For the material below, output exactly the span from the line with "cancer stained with" to the line with "cholangiocarcinoma (liver) stained", including both, and nothing besides.

*** Available data Section Begins ***

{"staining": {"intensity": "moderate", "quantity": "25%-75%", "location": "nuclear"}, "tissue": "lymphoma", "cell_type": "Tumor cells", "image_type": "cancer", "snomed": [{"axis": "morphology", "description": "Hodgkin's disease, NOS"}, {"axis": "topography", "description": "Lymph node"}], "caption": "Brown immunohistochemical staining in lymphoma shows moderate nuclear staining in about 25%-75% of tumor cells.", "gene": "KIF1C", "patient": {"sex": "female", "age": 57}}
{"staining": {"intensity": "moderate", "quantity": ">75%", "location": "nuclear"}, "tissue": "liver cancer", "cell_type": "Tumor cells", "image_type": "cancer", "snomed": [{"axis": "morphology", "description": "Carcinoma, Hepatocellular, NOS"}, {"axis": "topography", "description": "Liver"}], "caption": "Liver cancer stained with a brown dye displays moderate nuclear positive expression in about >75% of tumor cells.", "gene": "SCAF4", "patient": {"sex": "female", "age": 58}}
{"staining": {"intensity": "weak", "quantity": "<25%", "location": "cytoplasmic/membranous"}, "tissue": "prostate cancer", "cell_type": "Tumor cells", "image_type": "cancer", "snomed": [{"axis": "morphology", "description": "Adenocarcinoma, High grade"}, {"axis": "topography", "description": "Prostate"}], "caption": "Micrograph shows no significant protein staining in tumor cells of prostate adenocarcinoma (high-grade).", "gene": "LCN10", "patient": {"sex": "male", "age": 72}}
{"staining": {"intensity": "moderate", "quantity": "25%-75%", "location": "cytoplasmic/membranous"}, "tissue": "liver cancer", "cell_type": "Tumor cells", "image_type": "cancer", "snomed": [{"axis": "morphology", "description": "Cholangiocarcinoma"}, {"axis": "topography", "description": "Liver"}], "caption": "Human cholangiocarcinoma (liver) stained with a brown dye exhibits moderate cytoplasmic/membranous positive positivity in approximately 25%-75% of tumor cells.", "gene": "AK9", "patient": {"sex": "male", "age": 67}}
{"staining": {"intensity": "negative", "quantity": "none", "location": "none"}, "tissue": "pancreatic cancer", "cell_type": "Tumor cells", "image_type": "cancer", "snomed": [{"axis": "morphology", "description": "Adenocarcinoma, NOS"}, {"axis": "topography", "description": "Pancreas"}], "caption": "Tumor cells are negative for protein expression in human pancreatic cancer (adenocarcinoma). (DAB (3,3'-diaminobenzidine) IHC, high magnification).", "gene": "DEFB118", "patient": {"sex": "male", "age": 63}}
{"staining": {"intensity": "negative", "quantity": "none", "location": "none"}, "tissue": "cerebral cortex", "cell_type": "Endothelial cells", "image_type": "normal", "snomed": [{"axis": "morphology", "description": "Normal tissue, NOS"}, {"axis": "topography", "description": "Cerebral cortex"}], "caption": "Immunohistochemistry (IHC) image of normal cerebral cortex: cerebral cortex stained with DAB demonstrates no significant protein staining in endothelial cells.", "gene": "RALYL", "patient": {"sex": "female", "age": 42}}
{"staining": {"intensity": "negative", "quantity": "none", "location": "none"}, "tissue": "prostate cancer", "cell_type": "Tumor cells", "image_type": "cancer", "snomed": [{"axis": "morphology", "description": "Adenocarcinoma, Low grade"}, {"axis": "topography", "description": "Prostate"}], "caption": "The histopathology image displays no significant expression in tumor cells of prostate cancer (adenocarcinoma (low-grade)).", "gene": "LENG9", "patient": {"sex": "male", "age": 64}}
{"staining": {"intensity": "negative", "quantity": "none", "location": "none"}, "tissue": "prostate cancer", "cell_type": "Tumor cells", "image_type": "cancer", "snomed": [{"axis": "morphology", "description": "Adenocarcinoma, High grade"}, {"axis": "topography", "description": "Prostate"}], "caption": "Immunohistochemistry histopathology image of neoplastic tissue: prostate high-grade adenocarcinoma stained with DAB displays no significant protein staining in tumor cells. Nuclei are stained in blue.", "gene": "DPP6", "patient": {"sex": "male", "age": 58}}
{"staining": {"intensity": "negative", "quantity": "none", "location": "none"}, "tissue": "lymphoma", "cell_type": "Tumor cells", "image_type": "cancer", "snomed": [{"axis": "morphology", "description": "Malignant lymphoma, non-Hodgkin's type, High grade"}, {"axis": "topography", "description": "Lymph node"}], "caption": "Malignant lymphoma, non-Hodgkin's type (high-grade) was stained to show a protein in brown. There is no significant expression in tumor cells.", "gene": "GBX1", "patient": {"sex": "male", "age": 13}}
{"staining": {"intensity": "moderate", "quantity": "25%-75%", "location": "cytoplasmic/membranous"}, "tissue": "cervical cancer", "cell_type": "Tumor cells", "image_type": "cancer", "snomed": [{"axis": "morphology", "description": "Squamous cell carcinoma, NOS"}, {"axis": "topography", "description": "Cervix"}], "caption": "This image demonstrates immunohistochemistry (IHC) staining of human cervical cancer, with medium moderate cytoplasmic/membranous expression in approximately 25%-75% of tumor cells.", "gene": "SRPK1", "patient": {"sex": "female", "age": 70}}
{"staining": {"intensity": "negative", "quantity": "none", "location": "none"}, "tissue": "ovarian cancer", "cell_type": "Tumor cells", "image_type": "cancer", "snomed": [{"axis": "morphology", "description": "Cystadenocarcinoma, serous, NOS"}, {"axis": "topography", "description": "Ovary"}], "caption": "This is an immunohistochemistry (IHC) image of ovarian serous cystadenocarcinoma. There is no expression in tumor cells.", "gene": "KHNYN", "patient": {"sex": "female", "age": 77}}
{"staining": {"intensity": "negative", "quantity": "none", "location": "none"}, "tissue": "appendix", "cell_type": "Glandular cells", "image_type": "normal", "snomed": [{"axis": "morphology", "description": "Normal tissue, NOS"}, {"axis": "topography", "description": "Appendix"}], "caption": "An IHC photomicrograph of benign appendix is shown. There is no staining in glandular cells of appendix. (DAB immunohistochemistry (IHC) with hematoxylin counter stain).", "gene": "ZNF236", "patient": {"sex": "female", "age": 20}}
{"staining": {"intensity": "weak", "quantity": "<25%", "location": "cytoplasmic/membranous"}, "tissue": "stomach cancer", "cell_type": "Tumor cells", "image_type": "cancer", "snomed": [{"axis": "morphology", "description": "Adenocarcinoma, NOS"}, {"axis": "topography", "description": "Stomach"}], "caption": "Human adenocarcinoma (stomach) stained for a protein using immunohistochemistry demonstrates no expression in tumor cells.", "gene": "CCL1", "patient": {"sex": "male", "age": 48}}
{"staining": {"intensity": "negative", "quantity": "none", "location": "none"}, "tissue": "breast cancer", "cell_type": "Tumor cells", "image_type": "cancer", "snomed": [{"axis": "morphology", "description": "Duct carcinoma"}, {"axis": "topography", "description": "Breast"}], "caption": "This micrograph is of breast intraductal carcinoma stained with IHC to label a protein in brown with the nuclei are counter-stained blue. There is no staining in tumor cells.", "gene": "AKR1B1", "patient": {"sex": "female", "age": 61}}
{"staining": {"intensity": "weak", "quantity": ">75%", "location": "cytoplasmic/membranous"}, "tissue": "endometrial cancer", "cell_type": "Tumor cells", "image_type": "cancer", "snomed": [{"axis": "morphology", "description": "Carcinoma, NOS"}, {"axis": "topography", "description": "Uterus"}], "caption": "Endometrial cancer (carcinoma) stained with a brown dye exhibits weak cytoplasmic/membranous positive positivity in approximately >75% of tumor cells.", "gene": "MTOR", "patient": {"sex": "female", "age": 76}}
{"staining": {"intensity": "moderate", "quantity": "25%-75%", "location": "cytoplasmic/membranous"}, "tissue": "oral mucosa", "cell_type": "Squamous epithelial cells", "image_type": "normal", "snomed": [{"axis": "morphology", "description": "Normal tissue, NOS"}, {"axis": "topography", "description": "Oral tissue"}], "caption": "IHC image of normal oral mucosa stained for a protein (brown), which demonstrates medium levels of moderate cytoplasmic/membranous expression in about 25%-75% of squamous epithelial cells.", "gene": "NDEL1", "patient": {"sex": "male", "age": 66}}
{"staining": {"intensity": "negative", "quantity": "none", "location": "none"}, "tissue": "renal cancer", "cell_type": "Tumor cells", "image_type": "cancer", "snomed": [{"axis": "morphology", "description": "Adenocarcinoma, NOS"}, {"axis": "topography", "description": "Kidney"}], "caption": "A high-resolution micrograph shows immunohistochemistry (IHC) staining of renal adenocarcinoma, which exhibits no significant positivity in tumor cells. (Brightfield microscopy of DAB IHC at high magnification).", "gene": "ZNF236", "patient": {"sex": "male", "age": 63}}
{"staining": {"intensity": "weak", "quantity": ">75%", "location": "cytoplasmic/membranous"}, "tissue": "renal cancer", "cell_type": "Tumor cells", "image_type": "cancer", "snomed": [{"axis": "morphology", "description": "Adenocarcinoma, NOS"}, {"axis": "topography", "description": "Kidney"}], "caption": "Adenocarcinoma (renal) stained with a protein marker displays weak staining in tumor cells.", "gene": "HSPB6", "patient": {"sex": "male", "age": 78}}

*** Available data Section Ends ***

▸ **Task output**:
{"staining": {"intensity": "moderate", "quantity": ">75%", "location": "nuclear"}, "tissue": "liver cancer", "cell_type": "Tumor cells", "image_type": "cancer", "snomed": [{"axis": "morphology", "description": "Carcinoma, Hepatocellular, NOS"}, {"axis": "topography", "description": "Liver"}], "caption": "Liver cancer stained with a brown dye displays moderate nuclear positive expression in about >75% of tumor cells.", "gene": "SCAF4", "patient": {"sex": "female", "age": 58}}
{"staining": {"intensity": "weak", "quantity": "<25%", "location": "cytoplasmic/membranous"}, "tissue": "prostate cancer", "cell_type": "Tumor cells", "image_type": "cancer", "snomed": [{"axis": "morphology", "description": "Adenocarcinoma, High grade"}, {"axis": "topography", "description": "Prostate"}], "caption": "Micrograph shows no significant protein staining in tumor cells of prostate adenocarcinoma (high-grade).", "gene": "LCN10", "patient": {"sex": "male", "age": 72}}
{"staining": {"intensity": "moderate", "quantity": "25%-75%", "location": "cytoplasmic/membranous"}, "tissue": "liver cancer", "cell_type": "Tumor cells", "image_type": "cancer", "snomed": [{"axis": "morphology", "description": "Cholangiocarcinoma"}, {"axis": "topography", "description": "Liver"}], "caption": "Human cholangiocarcinoma (liver) stained with a brown dye exhibits moderate cytoplasmic/membranous positive positivity in approximately 25%-75% of tumor cells.", "gene": "AK9", "patient": {"sex": "male", "age": 67}}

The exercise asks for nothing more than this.